**Problem requirements**
Wherever the line that contains "Add a Principled" falls, repeat it and the lines after it exactly until the records end, without any pictures.
[Available records]
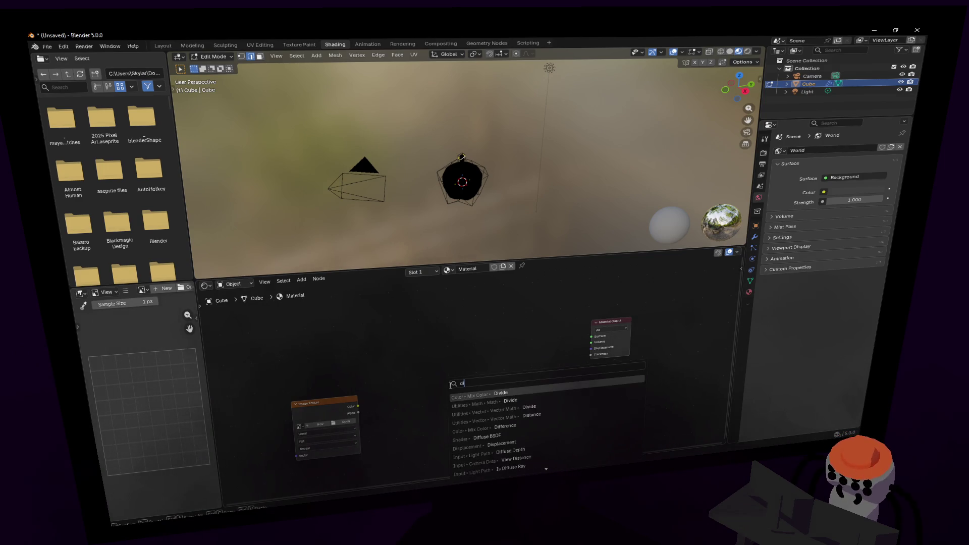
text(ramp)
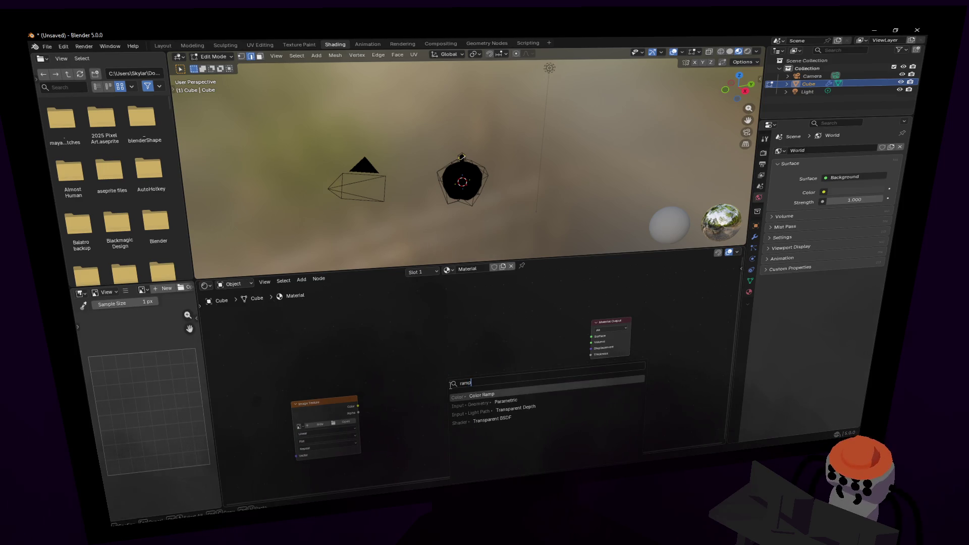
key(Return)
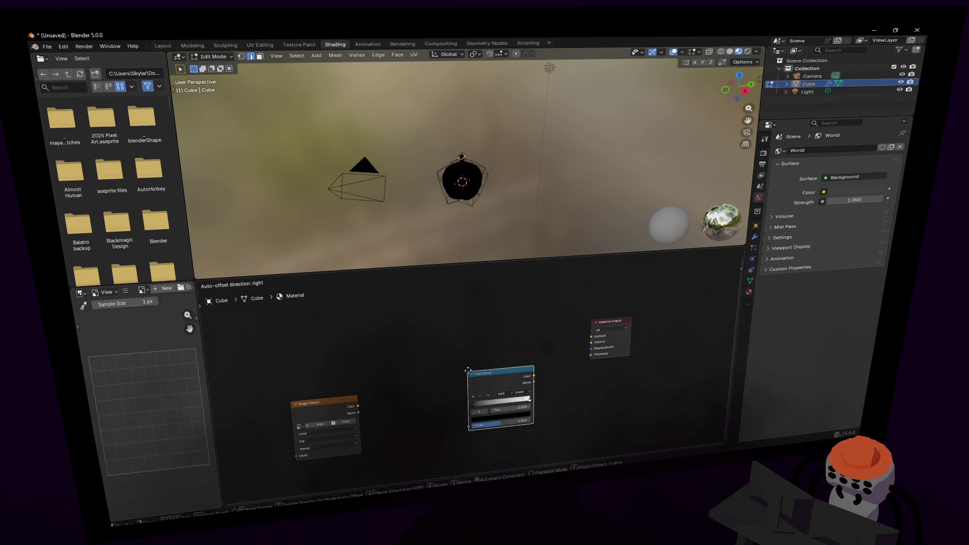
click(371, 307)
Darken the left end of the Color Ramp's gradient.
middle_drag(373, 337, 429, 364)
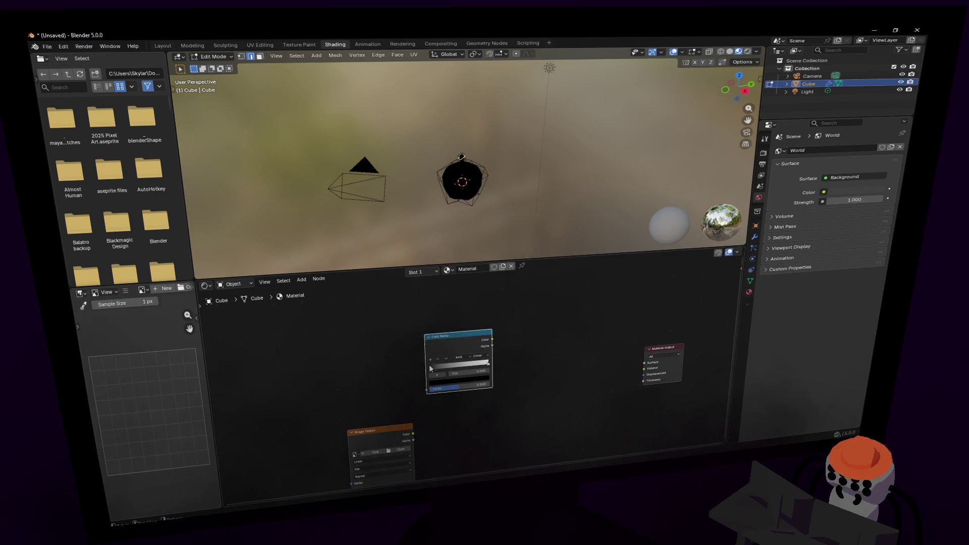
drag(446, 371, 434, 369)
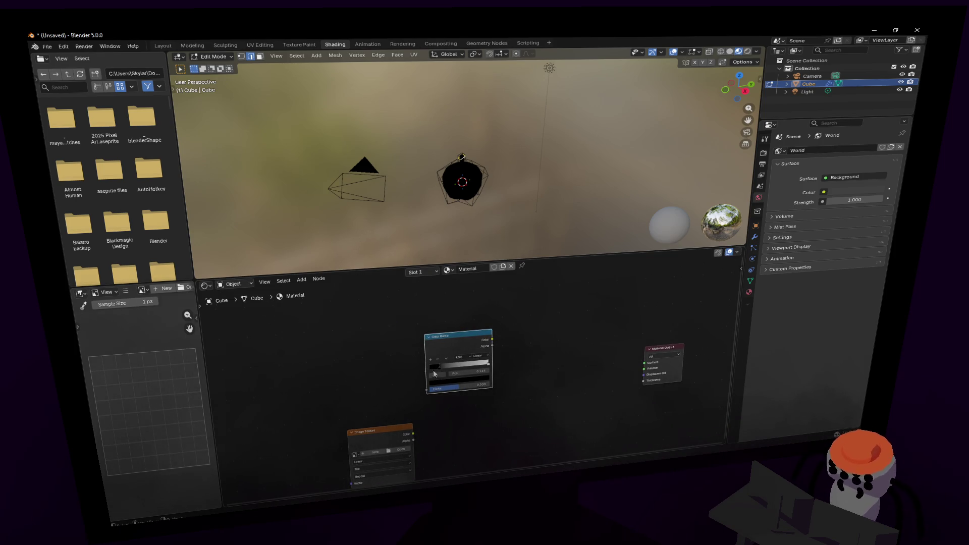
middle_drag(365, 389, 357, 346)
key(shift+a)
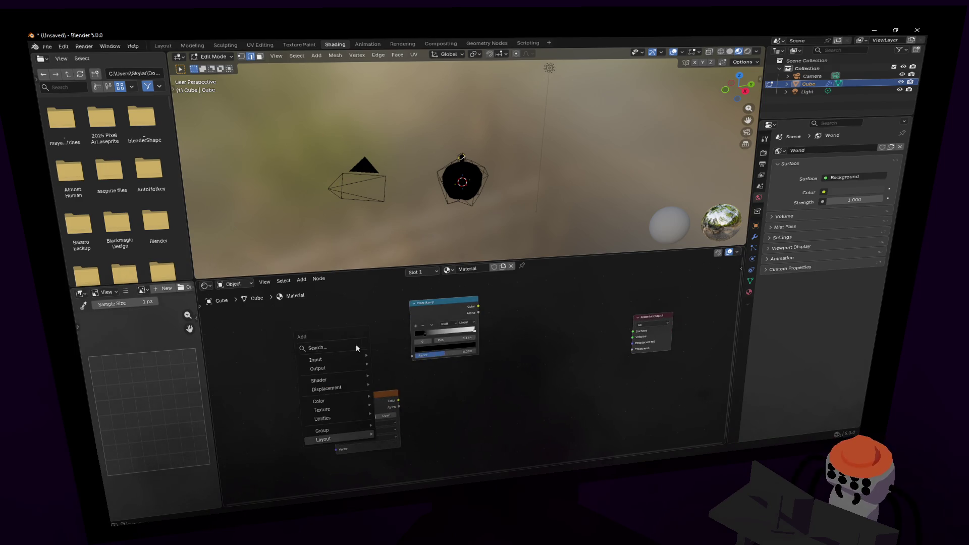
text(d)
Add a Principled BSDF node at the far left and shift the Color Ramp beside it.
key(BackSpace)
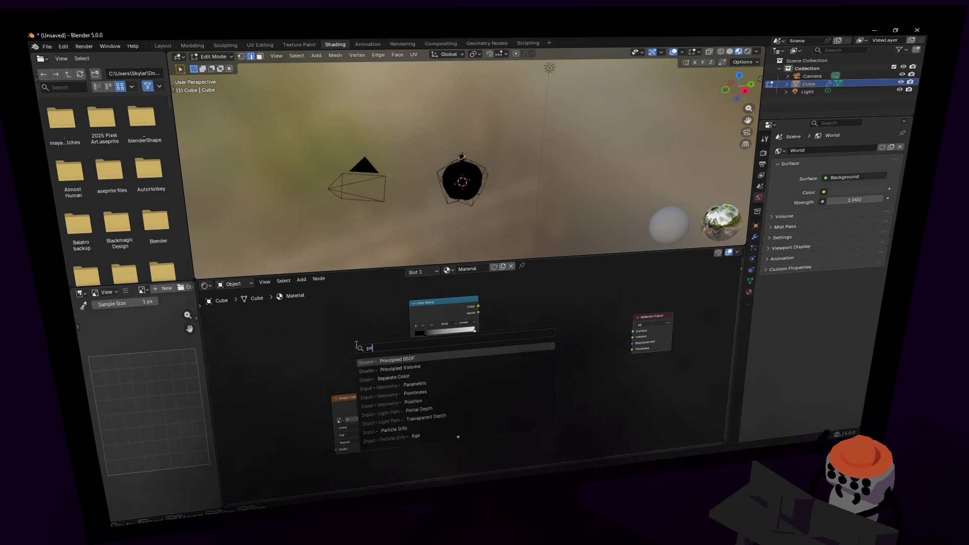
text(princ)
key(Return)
[/Available records]
**Output of the task**
Add a Principled BSDF node at the far left and shift the Color Ramp beside it.
key(BackSpace)
text(princ)
key(Return)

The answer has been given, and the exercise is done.